The book's proposed path forward is straightforward and grassroots: reject dependency on corporate-processed junk and imported fragility; know your farmer; buy direct from local producers; eat real, whole food. Regenerative practices can restore soils, boost small-farm viability, and rebuild food security from the bottom up. But it demands awareness and decision, readers must choose sides. As Joel Salatin notes in the foreword, the book is a "rallying cry" and "wake-up call": get informed, then act decisively to support security, stability, and safety in food, farms, and families, or risk becoming part of the problem.

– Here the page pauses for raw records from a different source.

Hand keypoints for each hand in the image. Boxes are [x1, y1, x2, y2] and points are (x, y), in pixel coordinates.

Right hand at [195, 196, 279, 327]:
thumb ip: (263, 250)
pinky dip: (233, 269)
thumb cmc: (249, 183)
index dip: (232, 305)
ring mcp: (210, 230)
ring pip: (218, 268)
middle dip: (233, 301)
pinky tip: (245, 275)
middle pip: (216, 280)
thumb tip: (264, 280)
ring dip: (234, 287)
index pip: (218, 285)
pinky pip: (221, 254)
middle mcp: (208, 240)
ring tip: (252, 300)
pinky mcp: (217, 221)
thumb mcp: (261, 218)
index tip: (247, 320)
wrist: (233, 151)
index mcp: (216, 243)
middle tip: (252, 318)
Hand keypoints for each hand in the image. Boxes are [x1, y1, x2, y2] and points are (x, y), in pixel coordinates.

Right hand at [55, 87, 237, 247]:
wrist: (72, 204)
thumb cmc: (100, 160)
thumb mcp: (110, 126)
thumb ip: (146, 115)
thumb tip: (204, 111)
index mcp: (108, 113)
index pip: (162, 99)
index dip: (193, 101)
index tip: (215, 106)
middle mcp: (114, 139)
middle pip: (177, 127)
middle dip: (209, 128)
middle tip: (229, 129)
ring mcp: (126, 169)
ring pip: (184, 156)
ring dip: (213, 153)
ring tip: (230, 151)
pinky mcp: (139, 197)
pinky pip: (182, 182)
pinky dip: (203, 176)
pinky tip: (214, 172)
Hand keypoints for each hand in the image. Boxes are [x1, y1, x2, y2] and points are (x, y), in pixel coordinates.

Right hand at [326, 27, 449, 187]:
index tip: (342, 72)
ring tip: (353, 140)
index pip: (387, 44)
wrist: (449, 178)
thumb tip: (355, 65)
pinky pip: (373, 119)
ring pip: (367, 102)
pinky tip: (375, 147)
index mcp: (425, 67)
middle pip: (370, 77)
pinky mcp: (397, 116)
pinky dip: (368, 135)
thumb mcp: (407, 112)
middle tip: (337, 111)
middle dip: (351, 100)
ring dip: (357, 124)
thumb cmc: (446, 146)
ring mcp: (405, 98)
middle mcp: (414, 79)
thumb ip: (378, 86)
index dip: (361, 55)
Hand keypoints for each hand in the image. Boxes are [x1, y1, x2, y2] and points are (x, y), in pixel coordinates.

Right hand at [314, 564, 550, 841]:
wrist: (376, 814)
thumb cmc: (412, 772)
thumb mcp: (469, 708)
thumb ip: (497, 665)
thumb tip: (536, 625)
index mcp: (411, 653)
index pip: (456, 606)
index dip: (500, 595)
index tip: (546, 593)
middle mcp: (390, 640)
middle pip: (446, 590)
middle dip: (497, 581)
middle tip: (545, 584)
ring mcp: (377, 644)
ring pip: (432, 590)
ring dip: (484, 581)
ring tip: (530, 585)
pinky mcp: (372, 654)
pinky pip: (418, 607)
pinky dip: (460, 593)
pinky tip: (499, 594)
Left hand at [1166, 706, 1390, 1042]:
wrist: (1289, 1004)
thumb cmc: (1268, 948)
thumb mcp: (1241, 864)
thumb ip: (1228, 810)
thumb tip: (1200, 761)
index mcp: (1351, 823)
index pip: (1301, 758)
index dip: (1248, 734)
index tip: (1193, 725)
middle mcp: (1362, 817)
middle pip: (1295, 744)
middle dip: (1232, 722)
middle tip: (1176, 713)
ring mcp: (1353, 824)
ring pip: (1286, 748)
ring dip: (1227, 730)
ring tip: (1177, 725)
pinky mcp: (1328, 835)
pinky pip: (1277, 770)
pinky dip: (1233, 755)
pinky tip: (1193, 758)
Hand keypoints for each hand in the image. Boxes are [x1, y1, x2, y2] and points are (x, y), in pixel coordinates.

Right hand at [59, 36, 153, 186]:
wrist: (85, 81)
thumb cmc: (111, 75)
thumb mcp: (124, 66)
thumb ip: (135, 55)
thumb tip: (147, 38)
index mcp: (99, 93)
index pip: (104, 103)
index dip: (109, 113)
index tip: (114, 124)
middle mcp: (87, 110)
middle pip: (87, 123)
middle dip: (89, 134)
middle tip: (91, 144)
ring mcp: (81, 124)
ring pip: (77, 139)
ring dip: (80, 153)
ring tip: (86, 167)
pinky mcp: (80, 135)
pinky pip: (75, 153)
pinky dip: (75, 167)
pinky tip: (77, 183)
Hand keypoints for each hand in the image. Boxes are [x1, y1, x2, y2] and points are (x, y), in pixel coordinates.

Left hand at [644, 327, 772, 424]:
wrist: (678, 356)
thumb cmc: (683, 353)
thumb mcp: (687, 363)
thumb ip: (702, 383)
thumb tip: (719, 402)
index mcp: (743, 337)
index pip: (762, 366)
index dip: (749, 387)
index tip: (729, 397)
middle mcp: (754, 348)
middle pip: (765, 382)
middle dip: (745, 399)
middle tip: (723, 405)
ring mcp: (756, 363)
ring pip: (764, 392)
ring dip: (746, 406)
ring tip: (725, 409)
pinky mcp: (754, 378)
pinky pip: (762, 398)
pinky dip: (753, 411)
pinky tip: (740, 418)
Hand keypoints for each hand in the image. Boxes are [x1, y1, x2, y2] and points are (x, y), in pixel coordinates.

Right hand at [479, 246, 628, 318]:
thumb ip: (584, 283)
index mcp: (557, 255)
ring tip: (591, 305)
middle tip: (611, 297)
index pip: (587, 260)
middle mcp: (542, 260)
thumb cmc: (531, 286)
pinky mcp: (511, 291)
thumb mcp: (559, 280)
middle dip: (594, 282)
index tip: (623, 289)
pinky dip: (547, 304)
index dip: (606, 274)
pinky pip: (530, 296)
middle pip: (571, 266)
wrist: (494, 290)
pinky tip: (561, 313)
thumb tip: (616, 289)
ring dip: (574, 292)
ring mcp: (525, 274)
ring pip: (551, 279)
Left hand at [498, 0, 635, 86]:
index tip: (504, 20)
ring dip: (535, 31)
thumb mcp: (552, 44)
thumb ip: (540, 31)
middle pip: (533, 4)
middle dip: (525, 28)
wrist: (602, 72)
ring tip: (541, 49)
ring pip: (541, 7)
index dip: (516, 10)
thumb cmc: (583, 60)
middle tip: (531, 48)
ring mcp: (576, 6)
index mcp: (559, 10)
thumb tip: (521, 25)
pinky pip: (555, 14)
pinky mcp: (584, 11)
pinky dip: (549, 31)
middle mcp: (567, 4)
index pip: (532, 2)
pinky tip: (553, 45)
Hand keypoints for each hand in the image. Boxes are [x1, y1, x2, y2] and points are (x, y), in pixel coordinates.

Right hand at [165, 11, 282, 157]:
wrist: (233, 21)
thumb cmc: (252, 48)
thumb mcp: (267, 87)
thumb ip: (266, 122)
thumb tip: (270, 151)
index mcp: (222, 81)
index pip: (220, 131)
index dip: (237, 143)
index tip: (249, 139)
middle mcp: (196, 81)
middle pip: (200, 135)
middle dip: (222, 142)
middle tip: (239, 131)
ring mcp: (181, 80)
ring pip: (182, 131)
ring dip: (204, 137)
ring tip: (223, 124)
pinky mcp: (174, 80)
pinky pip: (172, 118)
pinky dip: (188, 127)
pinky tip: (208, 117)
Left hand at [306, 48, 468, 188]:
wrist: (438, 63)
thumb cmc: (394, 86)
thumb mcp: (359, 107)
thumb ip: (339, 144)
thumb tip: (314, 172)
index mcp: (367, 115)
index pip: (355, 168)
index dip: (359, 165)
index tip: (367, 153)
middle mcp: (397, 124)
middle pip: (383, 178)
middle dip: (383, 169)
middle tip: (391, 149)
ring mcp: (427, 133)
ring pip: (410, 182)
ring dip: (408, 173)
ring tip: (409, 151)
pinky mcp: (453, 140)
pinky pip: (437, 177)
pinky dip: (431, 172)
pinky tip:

Klar doesn't mince words: this isn't mere policy debate; it's a battle for food sovereignty against those who would eliminate independent farmers and make populations reliant on fragile, controlled systems. The crisis isn't hypothetical — it's unfolding now through farm bankruptcies, EU-style crackdowns, and rising prices. If the West don't stand up for their farms and freedom to choose what they eat, the shelves will one day go bare, and the architects of this war will have won.
In Klar's view, the solution lies not in more centralised power but in decentralised resilience: empowered small farmers, informed consumers, and a rejection of the false promises of industrial "efficiency" and climate dogma. Buy local, farm regeneratively, defend liberty — or prepare for the famine that follows the illusion of plenty.